US researchers have studied the concentration of zinc oxide nanoparticles in canned foods and their effects on health. They found that the the zinc contained in canned foods decreases the absorption of nutrients by the intestine.
Canned foods contain zinc oxide in the form of nanoparticles. It is used for its antimicrobial properties and to prevent the staining of sulfur-producing foods. However no study had so been conducted on the amount of nanoparticles that is found in the food and if their presence has an effect on our health.
To bring light on the issue, researchers at the University of Binghamton therefore wanted to dig a little deeper. They found that these nanoparticles have consequences on out digestive system. The results of their work appeared in the journal Food and Function.
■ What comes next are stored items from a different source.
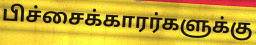
பிச்சைக்காரர்களுக்கு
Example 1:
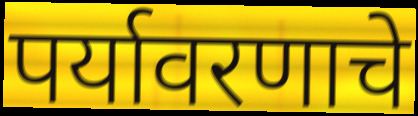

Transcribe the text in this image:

पर्यावरणाचे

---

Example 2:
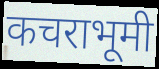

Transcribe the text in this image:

कचराभूमी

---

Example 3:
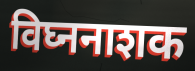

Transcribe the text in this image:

विघ्ननाशक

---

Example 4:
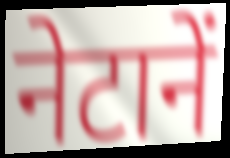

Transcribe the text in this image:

नेटानें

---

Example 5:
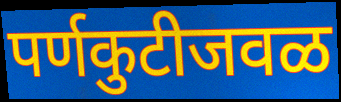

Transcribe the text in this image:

पर्णकुटीजवळ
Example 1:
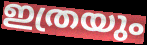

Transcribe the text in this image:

ഇത്രയും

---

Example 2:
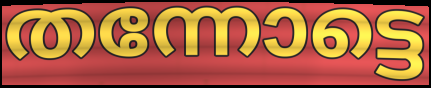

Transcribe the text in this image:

തന്നോട്ടെ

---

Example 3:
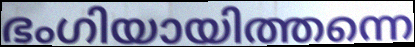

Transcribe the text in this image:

ഭംഗിയായിത്തന്നെ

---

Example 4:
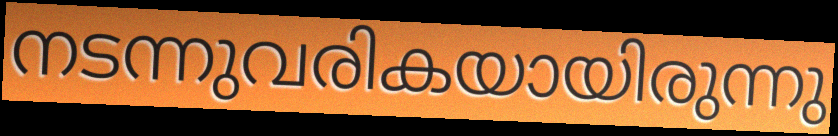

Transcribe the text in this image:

നടന്നുവരികയായിരുന്നു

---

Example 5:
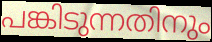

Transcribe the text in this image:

പങ്കിടുന്നതിനും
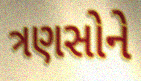
ત્રણસોને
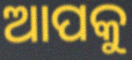
ଆପକୁ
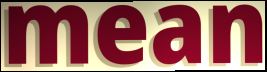
mean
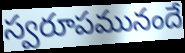
స్వరూపమునందే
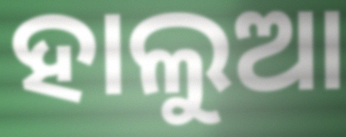
ହାଲୁଆ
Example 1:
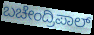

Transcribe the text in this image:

ಬಚೇಂದ್ರಿಪಾಲ್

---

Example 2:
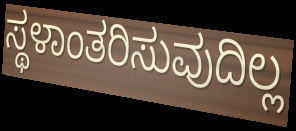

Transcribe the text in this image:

ಸ್ಥಳಾಂತರಿಸುವುದಿಲ್ಲ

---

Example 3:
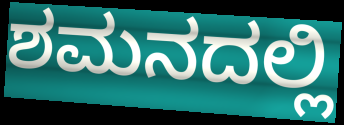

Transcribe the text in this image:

ಶಮನದಲ್ಲಿ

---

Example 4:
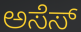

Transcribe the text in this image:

ಅಸೆಸ್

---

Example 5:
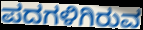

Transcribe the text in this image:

ಪದಗಳಿಗಿರುವ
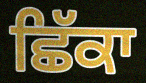
ਛਿੱਕਾ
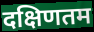
दक्षिणतम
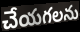
చేయగలను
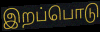
இறப்பொடு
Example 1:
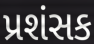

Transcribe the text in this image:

પ્રશંસક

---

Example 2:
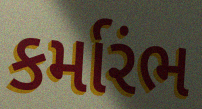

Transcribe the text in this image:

કર્મારંભ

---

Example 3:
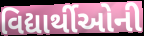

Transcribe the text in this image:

વિદ્યાર્થીઓની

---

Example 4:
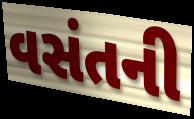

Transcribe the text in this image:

વસંતની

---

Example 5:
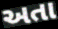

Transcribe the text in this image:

અતા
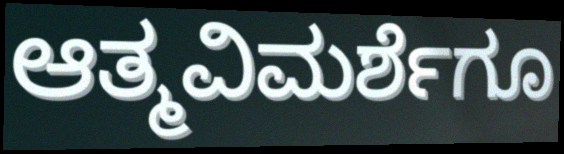
ಆತ್ಮವಿಮರ್ಶೆಗೂ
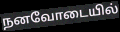
நனவோடையில்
At first, the researchers wanted to know the concentration of zinc oxide in canned foods such as tuna, corn or asparagus. They found that canned foods can have up to 100 times the daily dietary zinc intake.
In order to observe the effects on the digestive tract, the scientists put a small intestine model in a cell culture. The cells were then exposed to realistic doses of zinc oxide nanoparticles and subjected to digestion simulation. The goal was to observe the transformation that these nanoparticles could undergo during digestion.
The researchers discovered that zinc oxide can alter how the intestine absorbs nutrients, as well as the expression of intestinal genes and proteins. Indeed, the nanoparticles tend to attach themselves to the intestinal wall and can cause remodeling or loss of microvilli — fine cellular extensions of cylindrical shape about 1 to 2 micrometers in length that can increase absorption. This loss of surface can lead to a decrease in nutrient absorption.
The nanoparticles, in high doses, could also increase the permeability of the intestine, by passing in the blood compounds which should not be found there.
The long-term consequences have not yet been studied. After these first observations on cell cultures, researchers are now studying the effects of these nanoparticles on an animal model.